A new report from Oxfam Canada says that addressing the unequal economics of women’s work is essential to closing the gap in earnings and opportunities between women and men, and between rich and poor.
Available at www.oxfam.ca, the report says, “the global economy is not working for women. Gender inequality affects the jobs women have access to, the money they earn, and the way society values their work. Women who find employment are too often rewarded, not with independence and empowerment, but with poverty wages, unequal pay and insecure jobs. Even in the poorest communities, where poverty wages are a reality for men and women alike, women perform a disproportionate share of the crucial, yet unpaid and undervalued, work of caring for children, the sick and the aging..
“Women living in poverty are subsidizing the global economy with labour that is either free or cheap, a fact that helps explain why economic growth does not necessarily reduce inequality… Addressing the unequal economics of women’s work is essential to closing the gap in earnings and opportunities between women and men, and between rich and poor.
“Women across the world now enjoy higher levels of education and increased access to the workforce, yet their efforts to build a better life continue to be hampered by the unequal distribution of unpaid work, gender barriers to many fields of work, the undervaluing of jobs held predominantly by women, and the often unspoken social norms that offer men higher wages and rates of promotion..
“In developing countries, the combined impact of these factors, along with lower levels of education, often traps women in precarious jobs without formal protections. For example, in Mali over 89% of women are in informal employment, compared to 74 percent of men.
“In Canada, the pay equity gap is a reality across all sectors, compounded by other forms of discrimination. For Aboriginal women, the gap actually increases the more educated they are.

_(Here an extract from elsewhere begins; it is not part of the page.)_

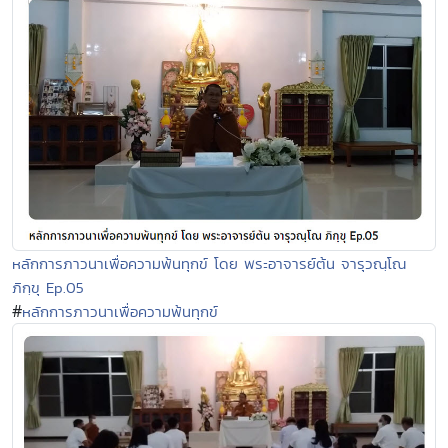
หลักการภาวนาเพื่อความพ้นทุกข์ โดย พระอาจารย์ต้น จารุวณฺโณ
ภิกฺขุ Ep.05
#
หลักการภาวนาเพื่อความพ้นทุกข์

All Aboriginal women employed full-time earn 26 percent less than non-Aboriginal men, but Aboriginal women with a university degree earn 33 percent less.”
Oxfam points out that 82% of Canadian women hold paid jobs and women now make up close to half the workforce. Yet women are paid less than men in 469 of the 500 occupations monitored by Statistics Canada. Women usually make up a larger proportion of those working part-time, not out of choice, but because family care responsibilities fall to them. Women are three times as likely as men to work part-time.